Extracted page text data
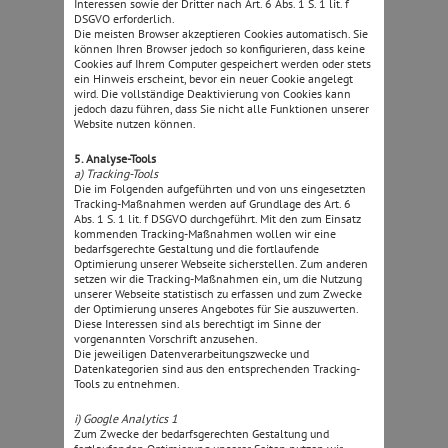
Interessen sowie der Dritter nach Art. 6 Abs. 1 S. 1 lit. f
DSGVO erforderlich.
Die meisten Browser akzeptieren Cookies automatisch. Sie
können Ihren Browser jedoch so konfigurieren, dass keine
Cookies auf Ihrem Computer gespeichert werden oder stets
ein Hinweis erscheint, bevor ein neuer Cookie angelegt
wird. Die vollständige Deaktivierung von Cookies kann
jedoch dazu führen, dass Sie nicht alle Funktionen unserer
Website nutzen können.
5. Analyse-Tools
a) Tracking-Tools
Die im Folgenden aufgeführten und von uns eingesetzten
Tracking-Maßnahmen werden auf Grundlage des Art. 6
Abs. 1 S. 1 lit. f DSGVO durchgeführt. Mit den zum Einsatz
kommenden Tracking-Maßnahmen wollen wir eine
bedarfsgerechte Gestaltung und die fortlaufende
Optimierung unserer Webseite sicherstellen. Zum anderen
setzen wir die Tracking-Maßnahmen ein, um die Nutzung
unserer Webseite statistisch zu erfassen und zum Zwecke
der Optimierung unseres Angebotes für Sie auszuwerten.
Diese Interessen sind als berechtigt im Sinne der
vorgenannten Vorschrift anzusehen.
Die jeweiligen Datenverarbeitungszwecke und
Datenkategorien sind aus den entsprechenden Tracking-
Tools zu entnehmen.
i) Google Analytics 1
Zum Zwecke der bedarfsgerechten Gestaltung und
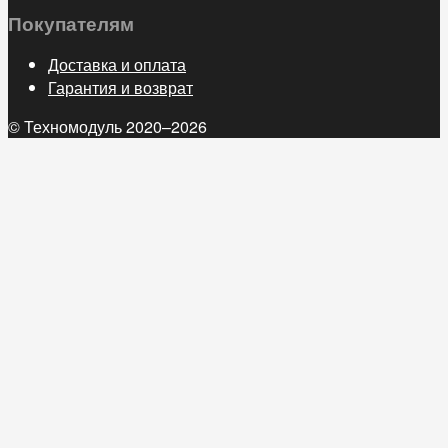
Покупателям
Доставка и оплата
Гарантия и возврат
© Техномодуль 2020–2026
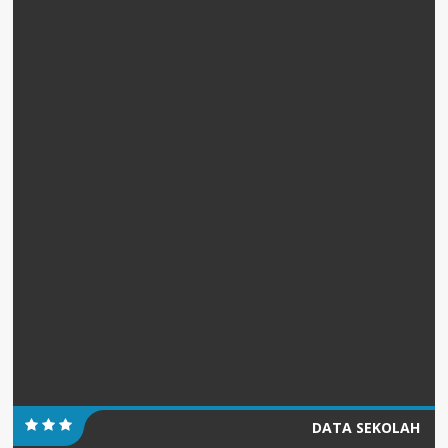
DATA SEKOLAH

...

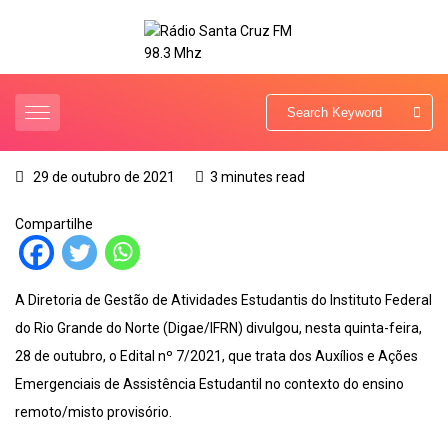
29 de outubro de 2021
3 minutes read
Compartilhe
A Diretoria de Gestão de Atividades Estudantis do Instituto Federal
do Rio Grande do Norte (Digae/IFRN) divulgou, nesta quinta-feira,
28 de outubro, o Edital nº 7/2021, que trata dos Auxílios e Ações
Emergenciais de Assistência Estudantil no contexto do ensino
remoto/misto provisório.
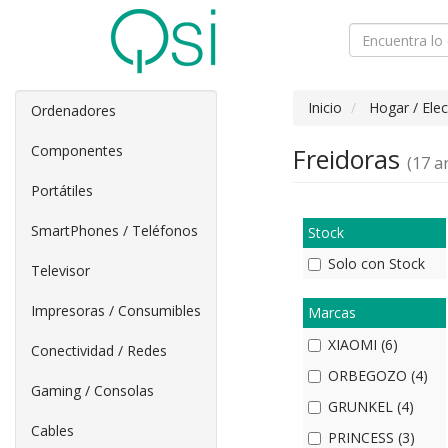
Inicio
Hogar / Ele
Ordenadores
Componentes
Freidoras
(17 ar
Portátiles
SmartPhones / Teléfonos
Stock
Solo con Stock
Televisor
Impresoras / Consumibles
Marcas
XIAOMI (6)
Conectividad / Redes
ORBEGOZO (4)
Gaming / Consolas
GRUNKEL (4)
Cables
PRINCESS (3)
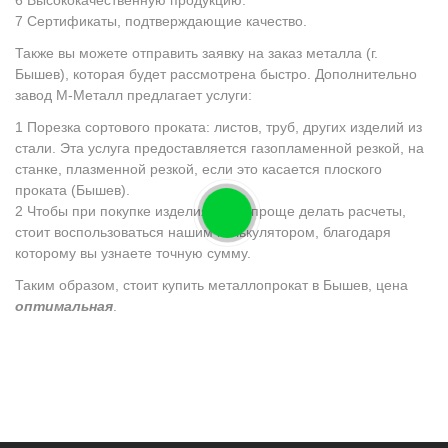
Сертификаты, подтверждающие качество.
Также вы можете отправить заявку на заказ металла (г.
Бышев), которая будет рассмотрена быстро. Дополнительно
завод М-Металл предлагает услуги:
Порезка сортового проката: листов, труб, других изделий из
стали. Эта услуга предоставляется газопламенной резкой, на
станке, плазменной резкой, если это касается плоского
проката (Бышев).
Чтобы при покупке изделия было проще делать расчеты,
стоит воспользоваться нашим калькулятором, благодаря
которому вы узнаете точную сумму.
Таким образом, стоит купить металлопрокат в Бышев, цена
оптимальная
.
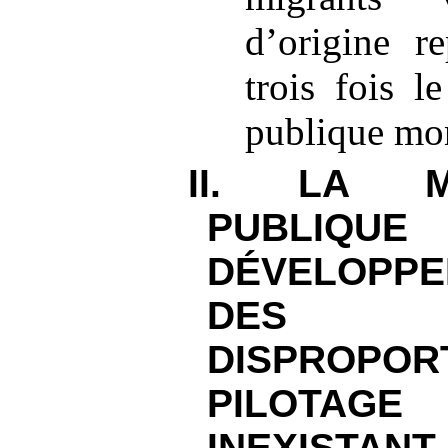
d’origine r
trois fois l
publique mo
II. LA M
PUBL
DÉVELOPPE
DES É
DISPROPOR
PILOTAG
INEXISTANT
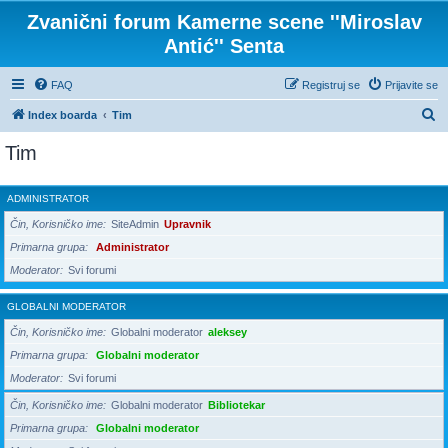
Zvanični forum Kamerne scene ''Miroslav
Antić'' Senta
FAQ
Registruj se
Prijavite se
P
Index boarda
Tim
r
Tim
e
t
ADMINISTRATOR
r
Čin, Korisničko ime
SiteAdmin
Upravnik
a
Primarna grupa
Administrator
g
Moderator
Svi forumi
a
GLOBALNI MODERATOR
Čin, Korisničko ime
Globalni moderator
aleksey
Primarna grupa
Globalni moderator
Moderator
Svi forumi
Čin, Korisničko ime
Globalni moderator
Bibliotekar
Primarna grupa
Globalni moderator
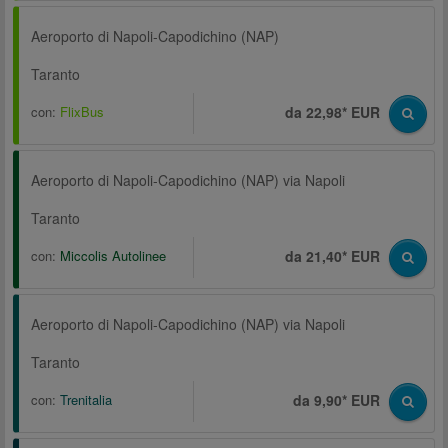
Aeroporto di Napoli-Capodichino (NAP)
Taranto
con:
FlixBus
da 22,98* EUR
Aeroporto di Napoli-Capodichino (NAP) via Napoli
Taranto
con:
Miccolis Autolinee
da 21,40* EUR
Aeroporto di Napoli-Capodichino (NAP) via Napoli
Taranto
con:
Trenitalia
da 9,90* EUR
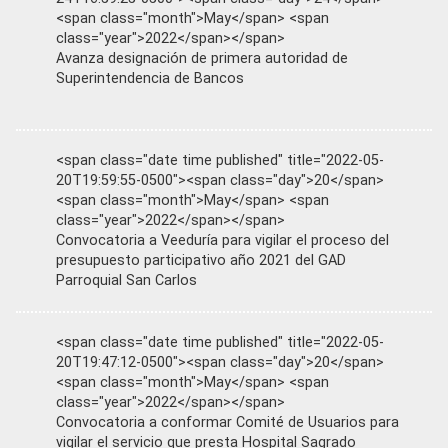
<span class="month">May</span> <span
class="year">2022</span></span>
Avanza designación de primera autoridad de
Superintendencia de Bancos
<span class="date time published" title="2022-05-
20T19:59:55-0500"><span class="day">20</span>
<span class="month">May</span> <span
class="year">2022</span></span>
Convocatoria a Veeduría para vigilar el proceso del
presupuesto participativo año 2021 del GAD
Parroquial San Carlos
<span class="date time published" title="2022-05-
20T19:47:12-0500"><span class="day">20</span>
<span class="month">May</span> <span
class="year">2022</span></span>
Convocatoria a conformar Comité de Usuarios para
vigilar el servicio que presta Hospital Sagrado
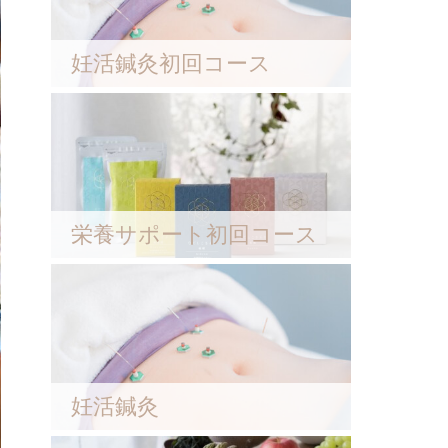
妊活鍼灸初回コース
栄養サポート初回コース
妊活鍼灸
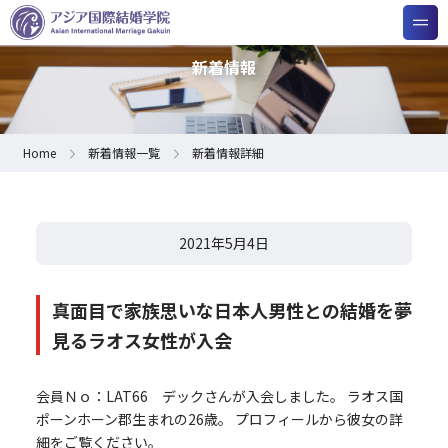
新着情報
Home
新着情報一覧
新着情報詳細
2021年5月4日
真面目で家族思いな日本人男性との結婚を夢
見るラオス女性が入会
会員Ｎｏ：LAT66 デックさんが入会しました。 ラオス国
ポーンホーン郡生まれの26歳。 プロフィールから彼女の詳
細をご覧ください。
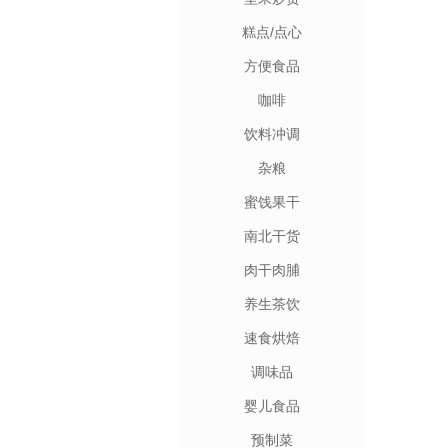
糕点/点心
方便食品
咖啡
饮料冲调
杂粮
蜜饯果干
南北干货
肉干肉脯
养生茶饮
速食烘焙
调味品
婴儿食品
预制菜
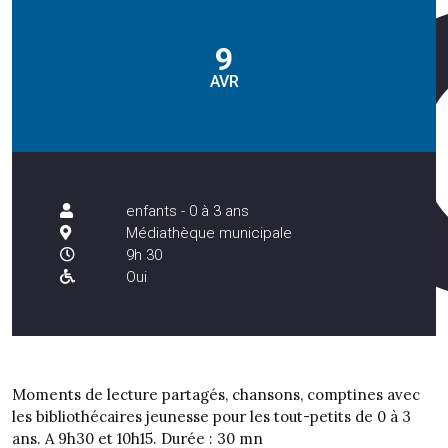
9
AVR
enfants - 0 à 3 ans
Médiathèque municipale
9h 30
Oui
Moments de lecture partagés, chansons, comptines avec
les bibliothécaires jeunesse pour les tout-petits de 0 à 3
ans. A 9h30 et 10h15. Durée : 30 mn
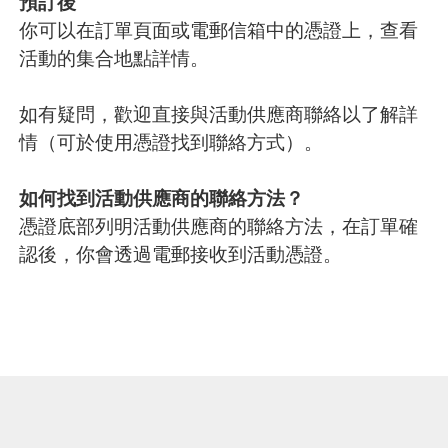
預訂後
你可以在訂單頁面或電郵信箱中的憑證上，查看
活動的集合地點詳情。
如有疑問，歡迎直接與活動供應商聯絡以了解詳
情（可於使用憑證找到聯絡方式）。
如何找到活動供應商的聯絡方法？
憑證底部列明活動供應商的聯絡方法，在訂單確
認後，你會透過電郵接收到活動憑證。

==

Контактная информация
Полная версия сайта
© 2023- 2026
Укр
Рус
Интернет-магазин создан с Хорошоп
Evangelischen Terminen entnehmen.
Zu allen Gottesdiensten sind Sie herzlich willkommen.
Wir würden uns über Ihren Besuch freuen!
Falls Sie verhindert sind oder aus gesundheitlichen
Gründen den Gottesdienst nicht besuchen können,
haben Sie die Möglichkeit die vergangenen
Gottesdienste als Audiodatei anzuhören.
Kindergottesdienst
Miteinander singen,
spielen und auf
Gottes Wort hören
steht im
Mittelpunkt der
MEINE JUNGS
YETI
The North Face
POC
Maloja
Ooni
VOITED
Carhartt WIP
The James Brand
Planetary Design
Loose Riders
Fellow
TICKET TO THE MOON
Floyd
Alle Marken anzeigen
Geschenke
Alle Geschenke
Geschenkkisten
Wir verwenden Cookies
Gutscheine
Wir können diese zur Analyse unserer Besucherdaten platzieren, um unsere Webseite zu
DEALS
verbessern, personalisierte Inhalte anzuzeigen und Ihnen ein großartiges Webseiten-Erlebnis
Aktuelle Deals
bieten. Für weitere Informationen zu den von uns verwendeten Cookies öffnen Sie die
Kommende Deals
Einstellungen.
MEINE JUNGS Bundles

Aim of the exercise: Copy the lines that hold the word "Analyse". Take them from the records above.

Solution to this problem:
5. Analyse-Tools
Wir können diese zur Analyse unserer Besucherdaten platzieren, um unsere Webseite zu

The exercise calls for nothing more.